Data compression is when you take a big chunk of data and crunch it down to fit into a smaller space. That data is put on ice; you have to un-crunch the compressed data to get at it. Data optimization, on the other hand, is when you take a chunk of data plus a collection of operations you can perform on that data, and crunch it into a smaller space while retaining the ability to perform the operations efficiently. This thesis investigates the problem of data optimization for some fundamental static data types, concentrating on linked data structures such as trees. I chose to restrict my attention to static data structures because they are easier to optimize since the optimization can be performed off-line. Data optimization comes in two different flavors: concrete and abstract. Concrete optimization finds minimal representations within a given implementation of a data structure; abstract optimization seeks implementations with guaranteed economy of space and time.
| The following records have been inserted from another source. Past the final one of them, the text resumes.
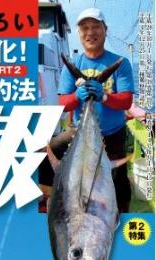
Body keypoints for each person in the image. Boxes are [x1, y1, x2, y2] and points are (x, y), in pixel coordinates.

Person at [38, 8, 134, 213]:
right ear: (79, 33)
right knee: (44, 155)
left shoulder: (121, 63)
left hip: (113, 134)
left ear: (105, 30)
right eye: (85, 28)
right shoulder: (71, 66)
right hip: (78, 131)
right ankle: (50, 202)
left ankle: (121, 216)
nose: (90, 32)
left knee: (119, 183)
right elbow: (64, 103)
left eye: (95, 27)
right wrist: (77, 96)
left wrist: (104, 96)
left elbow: (126, 102)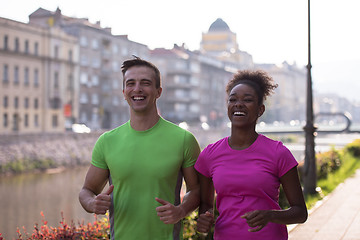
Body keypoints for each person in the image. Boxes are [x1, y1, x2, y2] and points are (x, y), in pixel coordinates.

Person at [79, 56, 201, 240]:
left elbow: (197, 189)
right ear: (123, 92)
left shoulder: (184, 139)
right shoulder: (107, 141)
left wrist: (181, 210)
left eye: (145, 83)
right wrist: (92, 203)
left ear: (158, 91)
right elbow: (86, 190)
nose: (137, 89)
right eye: (131, 83)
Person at [195, 70, 308, 239]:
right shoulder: (209, 154)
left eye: (247, 100)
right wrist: (204, 219)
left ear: (260, 110)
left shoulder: (278, 153)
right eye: (232, 100)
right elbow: (205, 204)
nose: (238, 104)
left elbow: (300, 212)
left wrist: (271, 215)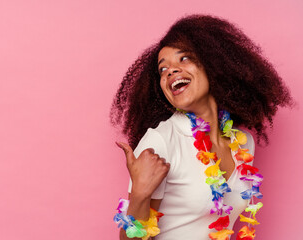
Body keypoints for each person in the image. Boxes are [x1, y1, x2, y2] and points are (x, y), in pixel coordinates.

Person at [110, 14, 293, 240]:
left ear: (213, 64)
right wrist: (139, 193)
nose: (170, 71)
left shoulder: (244, 143)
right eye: (162, 69)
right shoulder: (161, 141)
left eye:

I consider the problem of concrete optimization of various pointer-based implementations of trees and graphs. The only legitimate use of a pointer is as a reference, so we are free to map the pieces of a linked structure into memory as we choose. The problem is to find a mapping that maximizes overlap of the pieces, and hence minimizes the space they occupy. I solve the problem of finding a minimal representation for general unordered trees where pointers to children are stored in a block of consecutive locations. The algorithm presented is based on weighted matching. I also present an analysis showing that the average number of cons-cells required to store a binary tree of n nodes as a minimal binary DAG is asymptotic to $n/({\pi\over 8}$ lg $n)\sp{1/2}$. Methods for representing trees of n nodes in $O$($n$) bits that allow efficient tree-traversal are presented. I develop tools for abstract optimization based on a succinct representation for ordered sets that supports ranking and selection. These tools are put to use in a building an $O$($n$)-bit data structure that represents n-node planar graphs, allowing efficient traversal and adjacency-testing.